Failing to recognize anything that resembles the beliefs of Christian supporters or the role of religious freedom in the nation's founding documents, I infer that Susan Shaw is engaging in a creative exercise here, visualizing a hypothetical Puritan conversing with her. It is like Socratic dialogue, only a monologue. This is what we in English used to call a "straw man fallacy," but things have changed dramatically in the world of rhetoric and composition, thanks to misapplications of Paulo Freire's Pedagogy of the Oppressed and Jean-François Lyotard's postmodern models of knowledge. It is entirely possible that now straw-man arguments are considered the pinnacle of academic reasoning.
According to this article, Susan Shaw is white, grew up in Georgia in a Southern Baptist family, and had a father who worked in a pipe-fitting factory. She is also an academic and glows about how hard she worked to earn tenure, proclaiming the virtues of academia as a place of rigorous standards, fairness, and opportunity. I will send her a free copy of Wackos Thugs & Perverts, a recent book in which I discuss the rampant nepotism, graft, price-gouging, corruption, fraud, and racist discrimination blossoming in the heart of academia, even in places like Oregon.
Unfortunately, this open letter, even with its flaws, was actually the closest I've seen any liberal writer come to engaging with the voters who handed Trump victory. Even so, she presumed not to spend much time reading books published by the over 130 scholars and writers for Trump, since her reminiscences of childhood in a "small, conservative town in northwest Georgia" several decades ago should suffice as a full picture of why people in 2017, following an election Trump won, may not be eager to join her colleagues' efforts to malign, obstruct, and destroy Trump's presidency.
Shaw cites "science" and "real evidence" several times without clarifying which discipline. A great deal of research affirms conservative positions. For instance, there is now proof that the unborn develop complex human features far earlier than was believed when Roe was decided. Researchers now know there are copious health risks associated with repeated trauma to the (male or female) anus. In addition, a host of researchers have admitted that sexuality is so fluid that homosexual-identified men have the willpower and option to refrain from anal sex. Science tells us therefore that chastity is a viable position to uphold, even in public policy.

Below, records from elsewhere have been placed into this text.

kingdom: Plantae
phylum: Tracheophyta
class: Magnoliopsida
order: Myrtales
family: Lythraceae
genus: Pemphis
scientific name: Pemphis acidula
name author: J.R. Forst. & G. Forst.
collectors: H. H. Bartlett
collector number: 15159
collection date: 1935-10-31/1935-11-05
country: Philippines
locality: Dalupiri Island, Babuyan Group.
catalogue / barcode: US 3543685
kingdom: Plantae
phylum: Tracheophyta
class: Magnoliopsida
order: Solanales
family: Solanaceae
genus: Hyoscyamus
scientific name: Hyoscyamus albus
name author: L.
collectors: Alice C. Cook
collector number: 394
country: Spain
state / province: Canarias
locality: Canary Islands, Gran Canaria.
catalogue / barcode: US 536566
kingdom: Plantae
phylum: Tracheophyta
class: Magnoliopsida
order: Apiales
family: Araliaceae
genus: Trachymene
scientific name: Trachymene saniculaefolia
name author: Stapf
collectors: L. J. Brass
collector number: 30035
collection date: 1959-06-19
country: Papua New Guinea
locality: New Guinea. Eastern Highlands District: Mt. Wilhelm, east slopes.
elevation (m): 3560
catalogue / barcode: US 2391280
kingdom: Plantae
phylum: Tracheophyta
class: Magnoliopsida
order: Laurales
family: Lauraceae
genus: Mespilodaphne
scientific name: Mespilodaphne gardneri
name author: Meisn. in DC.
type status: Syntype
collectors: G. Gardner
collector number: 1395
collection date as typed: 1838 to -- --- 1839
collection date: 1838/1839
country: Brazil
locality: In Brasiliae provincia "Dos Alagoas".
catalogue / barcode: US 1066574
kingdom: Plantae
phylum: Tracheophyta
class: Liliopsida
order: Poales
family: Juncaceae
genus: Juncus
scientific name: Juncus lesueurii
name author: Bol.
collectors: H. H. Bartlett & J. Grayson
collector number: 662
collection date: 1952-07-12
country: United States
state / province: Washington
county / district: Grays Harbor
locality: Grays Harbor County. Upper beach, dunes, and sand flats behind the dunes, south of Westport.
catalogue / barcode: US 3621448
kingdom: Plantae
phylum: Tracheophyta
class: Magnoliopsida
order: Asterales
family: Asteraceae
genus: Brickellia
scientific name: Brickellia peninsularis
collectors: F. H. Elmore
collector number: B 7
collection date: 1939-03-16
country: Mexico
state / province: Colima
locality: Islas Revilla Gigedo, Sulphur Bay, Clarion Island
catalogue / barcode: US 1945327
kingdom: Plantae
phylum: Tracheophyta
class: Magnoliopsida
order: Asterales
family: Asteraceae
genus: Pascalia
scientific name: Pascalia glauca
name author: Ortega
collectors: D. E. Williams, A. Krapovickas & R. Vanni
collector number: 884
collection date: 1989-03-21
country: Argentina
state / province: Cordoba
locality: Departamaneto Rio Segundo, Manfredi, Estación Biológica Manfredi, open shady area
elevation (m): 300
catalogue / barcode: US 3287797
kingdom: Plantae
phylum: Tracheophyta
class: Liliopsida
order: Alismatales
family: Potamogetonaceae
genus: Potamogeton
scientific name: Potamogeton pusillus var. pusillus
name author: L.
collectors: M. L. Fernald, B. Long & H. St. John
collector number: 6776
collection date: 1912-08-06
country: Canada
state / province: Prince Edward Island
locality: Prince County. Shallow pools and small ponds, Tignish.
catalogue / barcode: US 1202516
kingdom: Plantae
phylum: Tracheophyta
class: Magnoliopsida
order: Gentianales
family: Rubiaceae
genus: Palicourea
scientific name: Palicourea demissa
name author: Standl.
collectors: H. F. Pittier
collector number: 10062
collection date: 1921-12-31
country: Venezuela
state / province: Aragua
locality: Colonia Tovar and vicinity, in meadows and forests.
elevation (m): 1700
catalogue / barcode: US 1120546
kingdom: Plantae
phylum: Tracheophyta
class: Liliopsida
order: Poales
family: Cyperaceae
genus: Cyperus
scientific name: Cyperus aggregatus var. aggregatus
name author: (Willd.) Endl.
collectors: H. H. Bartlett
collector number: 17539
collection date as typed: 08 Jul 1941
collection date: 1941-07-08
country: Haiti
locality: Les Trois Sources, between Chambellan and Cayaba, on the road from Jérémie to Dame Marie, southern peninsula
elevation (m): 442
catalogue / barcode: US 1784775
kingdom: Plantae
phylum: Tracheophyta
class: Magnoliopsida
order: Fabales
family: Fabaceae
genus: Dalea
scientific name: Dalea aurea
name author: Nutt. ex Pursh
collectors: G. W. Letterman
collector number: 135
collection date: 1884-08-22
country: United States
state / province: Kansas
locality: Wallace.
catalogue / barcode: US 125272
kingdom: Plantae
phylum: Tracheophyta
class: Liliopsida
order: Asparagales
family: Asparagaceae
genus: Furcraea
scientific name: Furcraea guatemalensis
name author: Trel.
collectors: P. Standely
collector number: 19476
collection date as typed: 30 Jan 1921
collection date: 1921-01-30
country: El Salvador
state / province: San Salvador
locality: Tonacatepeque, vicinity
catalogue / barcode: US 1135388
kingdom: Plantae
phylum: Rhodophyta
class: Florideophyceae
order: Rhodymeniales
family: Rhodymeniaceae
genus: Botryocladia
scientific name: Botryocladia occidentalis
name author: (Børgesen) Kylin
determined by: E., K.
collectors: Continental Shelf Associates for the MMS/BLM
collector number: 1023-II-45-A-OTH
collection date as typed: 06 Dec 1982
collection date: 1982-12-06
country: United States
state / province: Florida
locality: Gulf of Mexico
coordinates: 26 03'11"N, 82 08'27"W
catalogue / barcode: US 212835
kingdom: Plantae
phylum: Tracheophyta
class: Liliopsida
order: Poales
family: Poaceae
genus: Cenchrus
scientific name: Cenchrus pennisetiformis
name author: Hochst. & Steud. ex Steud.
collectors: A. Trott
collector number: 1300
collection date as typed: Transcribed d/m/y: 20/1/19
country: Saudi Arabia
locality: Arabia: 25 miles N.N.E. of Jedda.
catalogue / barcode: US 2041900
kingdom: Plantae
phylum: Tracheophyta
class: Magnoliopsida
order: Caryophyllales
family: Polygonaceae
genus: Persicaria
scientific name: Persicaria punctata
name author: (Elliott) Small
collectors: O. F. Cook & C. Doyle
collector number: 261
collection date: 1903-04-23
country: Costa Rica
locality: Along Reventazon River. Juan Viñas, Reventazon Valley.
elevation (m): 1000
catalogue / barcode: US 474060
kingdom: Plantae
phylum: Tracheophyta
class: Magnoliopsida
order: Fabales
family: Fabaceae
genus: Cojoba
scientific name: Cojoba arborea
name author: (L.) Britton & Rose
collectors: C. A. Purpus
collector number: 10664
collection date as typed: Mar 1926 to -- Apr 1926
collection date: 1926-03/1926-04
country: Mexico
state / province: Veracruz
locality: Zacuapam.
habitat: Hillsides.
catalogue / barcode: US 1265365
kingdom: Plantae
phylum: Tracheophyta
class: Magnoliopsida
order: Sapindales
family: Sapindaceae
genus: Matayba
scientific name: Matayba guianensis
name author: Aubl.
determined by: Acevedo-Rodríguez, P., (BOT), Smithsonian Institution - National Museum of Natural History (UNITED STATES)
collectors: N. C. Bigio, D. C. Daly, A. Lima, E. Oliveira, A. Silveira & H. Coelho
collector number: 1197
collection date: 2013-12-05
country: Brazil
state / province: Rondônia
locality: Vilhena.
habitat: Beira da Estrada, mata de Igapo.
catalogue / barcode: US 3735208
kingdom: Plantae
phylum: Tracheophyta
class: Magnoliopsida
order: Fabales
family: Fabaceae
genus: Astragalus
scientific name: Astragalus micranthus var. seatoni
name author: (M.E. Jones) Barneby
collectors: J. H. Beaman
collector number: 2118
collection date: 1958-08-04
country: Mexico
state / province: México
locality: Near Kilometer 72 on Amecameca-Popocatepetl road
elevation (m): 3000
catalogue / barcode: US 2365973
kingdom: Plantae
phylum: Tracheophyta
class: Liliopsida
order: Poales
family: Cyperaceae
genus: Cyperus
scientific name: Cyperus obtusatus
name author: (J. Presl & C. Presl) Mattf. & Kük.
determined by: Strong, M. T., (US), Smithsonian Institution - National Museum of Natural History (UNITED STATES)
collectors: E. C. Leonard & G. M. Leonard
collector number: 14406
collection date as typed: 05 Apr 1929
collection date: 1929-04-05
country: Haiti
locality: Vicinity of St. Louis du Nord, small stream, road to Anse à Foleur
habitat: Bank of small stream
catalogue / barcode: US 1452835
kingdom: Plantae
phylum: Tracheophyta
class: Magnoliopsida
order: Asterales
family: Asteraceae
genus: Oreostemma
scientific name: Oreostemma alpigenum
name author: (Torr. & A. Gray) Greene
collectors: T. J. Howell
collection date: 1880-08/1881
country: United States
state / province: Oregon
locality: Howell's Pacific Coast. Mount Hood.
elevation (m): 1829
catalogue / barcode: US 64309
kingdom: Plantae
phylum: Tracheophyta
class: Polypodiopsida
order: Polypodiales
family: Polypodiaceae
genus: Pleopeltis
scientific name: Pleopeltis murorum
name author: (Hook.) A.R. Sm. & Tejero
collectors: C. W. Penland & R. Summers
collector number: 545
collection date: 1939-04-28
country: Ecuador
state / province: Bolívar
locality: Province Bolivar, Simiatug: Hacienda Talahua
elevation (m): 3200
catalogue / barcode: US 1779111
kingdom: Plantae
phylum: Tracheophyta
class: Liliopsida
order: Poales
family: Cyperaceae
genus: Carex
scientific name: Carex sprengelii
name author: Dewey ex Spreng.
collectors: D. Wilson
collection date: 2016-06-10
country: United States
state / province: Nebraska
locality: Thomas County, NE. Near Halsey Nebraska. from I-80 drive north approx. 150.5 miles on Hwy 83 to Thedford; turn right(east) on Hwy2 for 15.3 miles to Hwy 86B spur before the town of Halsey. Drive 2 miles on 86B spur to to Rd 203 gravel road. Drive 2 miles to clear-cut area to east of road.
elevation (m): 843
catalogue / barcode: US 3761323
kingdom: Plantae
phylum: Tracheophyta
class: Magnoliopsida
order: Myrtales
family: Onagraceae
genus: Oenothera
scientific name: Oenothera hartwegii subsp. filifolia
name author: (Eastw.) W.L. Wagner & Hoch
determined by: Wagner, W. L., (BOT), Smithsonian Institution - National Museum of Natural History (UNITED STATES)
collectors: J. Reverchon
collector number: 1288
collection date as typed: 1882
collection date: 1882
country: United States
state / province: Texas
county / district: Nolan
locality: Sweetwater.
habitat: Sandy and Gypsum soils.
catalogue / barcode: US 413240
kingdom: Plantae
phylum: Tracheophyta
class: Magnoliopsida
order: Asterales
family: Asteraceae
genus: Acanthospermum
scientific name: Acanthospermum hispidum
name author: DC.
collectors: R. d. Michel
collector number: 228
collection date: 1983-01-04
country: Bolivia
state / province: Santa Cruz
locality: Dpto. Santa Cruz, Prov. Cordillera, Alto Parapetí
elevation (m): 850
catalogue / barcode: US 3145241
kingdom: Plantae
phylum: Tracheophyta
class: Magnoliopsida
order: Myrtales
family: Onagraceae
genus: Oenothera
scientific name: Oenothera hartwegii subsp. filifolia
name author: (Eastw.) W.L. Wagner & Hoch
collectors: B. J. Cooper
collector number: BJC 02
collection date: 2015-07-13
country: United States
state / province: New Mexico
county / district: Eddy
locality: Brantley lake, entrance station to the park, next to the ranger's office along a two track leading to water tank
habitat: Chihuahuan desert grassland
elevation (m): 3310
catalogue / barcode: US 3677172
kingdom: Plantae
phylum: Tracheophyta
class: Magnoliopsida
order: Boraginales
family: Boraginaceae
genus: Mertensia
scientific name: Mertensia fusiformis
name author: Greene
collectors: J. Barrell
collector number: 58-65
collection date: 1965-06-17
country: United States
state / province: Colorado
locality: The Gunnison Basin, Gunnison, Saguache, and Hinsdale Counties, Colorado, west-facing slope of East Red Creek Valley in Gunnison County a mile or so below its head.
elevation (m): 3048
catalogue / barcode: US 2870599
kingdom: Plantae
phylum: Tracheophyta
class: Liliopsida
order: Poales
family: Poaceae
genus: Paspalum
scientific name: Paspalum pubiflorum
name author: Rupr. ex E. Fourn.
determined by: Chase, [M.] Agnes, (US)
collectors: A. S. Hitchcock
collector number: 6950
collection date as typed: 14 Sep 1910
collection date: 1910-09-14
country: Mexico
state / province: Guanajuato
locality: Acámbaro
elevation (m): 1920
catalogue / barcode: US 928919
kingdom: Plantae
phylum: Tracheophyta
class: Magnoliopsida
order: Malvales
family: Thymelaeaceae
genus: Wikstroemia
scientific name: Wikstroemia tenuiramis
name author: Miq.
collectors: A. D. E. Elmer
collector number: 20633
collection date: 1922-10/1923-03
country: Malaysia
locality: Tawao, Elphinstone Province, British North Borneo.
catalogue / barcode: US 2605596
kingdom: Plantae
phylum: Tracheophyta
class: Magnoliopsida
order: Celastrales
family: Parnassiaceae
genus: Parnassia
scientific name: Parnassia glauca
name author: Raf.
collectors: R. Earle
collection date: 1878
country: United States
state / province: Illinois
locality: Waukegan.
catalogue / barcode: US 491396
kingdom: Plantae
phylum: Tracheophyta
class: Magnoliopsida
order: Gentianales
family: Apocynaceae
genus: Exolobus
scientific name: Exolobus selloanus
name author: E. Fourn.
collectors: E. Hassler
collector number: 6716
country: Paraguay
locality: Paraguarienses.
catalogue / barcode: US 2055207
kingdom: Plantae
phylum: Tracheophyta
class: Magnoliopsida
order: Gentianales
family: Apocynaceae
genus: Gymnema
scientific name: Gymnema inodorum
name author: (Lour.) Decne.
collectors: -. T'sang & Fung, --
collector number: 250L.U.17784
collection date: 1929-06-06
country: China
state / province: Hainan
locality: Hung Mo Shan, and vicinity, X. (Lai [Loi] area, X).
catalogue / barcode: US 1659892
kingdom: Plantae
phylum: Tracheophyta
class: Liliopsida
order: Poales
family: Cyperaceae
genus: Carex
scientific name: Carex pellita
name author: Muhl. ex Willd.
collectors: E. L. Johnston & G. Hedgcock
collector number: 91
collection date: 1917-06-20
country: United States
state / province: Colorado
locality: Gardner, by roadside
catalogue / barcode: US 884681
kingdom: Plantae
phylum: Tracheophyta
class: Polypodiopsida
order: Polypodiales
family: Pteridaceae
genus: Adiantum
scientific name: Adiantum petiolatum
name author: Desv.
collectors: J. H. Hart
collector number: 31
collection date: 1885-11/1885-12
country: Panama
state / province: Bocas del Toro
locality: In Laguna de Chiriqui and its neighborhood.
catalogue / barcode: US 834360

Normally I would write a "reply," but I cannot reply to a letter that was not addressed to me. Though I am Christian and support Trump, I am not white. Nor am I an embittered zealot with no knowledge of academia. Shaw says in her letter that professors like her "really do know a lot of what we're talking about." As a doctorate holder who went all the way to tenure but forfeited it because of academia's incorrigible corruption (again, read my book for more), I can't take that assertion seriously.
Trump supporters come in many sizes, nationalities, and personalities, but we have one thing in common: nobody who opposes Trump has yet demonstrated a real interest in engaging us respectfully in dialogue. That means Trump will have to fight for us that much harder.